** TO-DO ITEM **
Reproduce the records exactly through the line with "## Overview".

** MATERIAL FOR THIS TASK **
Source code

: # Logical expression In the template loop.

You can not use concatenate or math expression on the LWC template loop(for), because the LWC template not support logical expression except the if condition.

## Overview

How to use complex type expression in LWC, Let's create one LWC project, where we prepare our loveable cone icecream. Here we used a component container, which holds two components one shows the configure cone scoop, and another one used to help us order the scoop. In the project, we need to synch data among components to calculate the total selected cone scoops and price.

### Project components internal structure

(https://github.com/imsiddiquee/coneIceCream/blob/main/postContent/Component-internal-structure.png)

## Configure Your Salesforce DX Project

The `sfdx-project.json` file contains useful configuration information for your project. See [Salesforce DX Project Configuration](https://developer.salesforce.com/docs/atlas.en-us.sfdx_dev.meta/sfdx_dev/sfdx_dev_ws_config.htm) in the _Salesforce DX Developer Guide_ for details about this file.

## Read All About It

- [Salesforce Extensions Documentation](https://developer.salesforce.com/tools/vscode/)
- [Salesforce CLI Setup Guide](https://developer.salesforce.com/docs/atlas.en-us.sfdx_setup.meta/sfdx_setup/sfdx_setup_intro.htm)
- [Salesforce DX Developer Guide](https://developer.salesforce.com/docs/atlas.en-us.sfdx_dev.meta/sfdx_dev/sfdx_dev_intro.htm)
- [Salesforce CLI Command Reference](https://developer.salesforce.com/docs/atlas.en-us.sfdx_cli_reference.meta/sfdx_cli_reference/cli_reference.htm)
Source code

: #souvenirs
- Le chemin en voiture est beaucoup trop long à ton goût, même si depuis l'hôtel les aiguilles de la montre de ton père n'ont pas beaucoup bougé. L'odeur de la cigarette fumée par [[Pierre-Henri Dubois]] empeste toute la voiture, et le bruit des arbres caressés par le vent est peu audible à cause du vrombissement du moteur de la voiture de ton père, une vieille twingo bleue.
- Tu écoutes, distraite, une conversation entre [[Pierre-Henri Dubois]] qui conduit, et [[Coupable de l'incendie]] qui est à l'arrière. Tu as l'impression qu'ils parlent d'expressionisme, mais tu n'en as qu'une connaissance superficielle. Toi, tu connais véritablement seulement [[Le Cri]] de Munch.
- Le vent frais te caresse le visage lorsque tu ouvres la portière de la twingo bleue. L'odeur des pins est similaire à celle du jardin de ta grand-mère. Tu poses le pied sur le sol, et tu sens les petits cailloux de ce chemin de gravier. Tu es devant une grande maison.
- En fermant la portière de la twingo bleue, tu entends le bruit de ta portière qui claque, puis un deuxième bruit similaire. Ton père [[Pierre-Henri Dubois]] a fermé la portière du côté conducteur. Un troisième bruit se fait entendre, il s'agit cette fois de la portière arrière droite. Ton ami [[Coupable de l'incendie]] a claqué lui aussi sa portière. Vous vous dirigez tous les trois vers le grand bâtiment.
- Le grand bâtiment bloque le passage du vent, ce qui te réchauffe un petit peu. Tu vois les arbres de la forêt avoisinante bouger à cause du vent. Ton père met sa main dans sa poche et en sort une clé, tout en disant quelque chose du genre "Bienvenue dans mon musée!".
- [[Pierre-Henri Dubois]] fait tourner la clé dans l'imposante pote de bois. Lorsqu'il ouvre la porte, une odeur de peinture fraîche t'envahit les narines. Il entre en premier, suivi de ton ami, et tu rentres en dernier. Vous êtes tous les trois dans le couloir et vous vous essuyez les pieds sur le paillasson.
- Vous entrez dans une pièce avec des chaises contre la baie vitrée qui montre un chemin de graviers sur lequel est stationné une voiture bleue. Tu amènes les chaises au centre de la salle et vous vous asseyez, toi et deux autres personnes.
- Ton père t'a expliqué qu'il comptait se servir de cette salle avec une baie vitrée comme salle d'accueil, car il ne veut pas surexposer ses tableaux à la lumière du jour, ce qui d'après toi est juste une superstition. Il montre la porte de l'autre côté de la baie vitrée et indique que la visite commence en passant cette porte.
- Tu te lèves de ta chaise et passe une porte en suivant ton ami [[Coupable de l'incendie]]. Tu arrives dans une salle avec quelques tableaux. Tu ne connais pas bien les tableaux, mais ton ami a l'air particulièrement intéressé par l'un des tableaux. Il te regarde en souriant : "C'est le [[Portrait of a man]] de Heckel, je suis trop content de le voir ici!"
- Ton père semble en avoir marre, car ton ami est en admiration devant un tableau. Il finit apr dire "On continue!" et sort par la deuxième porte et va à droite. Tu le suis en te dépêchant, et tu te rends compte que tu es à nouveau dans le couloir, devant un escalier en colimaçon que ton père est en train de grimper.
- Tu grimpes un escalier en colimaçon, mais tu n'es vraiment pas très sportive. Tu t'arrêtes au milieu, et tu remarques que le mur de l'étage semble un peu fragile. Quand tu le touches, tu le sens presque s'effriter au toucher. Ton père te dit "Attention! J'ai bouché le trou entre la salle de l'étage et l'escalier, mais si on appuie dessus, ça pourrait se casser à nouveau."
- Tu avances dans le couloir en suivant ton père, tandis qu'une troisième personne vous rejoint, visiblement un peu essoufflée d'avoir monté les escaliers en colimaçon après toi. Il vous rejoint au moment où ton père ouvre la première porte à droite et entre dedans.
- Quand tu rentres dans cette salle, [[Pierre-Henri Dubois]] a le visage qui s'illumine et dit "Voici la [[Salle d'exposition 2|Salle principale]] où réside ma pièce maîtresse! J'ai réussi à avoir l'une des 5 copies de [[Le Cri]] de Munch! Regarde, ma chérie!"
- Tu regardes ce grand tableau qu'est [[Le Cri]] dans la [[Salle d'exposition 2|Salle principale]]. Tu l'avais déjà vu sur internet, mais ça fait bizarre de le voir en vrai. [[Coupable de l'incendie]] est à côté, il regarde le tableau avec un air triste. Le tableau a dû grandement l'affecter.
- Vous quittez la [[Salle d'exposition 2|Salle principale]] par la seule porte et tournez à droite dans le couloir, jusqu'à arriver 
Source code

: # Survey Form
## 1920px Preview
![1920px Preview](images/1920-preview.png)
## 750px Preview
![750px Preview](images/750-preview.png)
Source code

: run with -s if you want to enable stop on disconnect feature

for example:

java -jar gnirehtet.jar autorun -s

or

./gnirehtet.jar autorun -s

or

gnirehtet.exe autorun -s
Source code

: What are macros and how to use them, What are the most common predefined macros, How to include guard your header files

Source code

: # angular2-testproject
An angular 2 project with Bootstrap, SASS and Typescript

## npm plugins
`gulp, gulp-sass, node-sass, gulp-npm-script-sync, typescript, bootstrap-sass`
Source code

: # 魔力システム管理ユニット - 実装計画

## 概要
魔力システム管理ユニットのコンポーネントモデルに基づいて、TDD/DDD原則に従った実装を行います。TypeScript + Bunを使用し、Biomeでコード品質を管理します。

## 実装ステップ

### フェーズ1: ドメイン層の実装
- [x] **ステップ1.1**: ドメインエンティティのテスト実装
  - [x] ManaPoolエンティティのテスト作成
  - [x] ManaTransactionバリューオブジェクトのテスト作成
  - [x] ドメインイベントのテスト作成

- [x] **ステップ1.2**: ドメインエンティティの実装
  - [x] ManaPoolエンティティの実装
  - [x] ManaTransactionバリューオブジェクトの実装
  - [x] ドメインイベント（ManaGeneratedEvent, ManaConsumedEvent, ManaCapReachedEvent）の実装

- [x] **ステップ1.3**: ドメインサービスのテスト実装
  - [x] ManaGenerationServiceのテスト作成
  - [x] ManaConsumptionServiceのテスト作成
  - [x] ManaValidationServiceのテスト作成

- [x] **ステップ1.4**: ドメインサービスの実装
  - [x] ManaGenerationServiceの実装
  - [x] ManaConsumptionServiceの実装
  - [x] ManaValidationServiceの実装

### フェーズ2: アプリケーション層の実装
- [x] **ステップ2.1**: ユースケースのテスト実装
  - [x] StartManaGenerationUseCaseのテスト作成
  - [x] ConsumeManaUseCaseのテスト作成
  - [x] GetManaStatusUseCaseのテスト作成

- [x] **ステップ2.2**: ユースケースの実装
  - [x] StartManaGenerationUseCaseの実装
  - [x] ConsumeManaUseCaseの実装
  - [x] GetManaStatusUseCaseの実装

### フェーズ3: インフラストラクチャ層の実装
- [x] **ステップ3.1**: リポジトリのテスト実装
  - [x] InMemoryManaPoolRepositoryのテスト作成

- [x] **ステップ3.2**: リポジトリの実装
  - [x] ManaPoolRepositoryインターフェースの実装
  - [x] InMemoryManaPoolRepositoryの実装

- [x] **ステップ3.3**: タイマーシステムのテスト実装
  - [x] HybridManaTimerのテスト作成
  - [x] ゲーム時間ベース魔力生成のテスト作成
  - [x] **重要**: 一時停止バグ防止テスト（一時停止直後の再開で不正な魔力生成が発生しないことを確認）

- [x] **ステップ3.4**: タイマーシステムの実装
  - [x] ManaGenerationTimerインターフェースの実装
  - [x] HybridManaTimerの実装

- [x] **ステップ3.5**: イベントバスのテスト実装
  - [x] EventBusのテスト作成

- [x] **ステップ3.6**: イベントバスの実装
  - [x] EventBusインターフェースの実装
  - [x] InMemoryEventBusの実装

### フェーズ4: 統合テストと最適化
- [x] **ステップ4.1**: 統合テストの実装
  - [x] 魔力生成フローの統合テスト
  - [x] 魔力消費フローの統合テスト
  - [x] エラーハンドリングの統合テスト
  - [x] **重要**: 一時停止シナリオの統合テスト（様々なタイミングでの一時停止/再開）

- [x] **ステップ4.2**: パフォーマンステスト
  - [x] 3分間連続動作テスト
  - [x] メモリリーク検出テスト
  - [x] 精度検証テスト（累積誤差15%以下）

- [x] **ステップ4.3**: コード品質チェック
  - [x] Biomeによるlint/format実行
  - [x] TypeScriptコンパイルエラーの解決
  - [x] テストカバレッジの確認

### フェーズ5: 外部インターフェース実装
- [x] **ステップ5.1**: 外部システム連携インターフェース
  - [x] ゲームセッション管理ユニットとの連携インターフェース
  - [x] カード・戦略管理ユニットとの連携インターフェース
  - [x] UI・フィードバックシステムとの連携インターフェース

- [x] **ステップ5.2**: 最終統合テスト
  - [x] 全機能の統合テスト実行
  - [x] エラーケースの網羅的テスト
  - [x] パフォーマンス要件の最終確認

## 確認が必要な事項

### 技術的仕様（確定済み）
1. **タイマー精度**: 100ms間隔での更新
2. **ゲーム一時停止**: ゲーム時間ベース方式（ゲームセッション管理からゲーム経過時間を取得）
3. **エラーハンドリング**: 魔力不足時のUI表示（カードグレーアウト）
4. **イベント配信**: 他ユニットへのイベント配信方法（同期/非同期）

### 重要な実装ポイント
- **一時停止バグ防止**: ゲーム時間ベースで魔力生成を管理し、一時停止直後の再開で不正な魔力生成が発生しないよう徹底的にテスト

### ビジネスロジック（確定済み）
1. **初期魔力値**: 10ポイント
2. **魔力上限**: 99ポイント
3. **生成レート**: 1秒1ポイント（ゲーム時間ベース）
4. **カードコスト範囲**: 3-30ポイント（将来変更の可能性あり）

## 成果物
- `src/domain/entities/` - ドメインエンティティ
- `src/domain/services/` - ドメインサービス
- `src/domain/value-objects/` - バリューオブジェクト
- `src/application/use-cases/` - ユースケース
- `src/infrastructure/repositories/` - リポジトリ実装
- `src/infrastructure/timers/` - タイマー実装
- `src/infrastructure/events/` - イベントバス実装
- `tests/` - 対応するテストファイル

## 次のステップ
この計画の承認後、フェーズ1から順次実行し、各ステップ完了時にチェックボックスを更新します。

** SOLUTION FOR THIS TASK **
Source code

: # Logical expression In the template loop.

You can not use concatenate or math expression on the LWC template loop(for), because the LWC template not support logical expression except the if condition.

## Overview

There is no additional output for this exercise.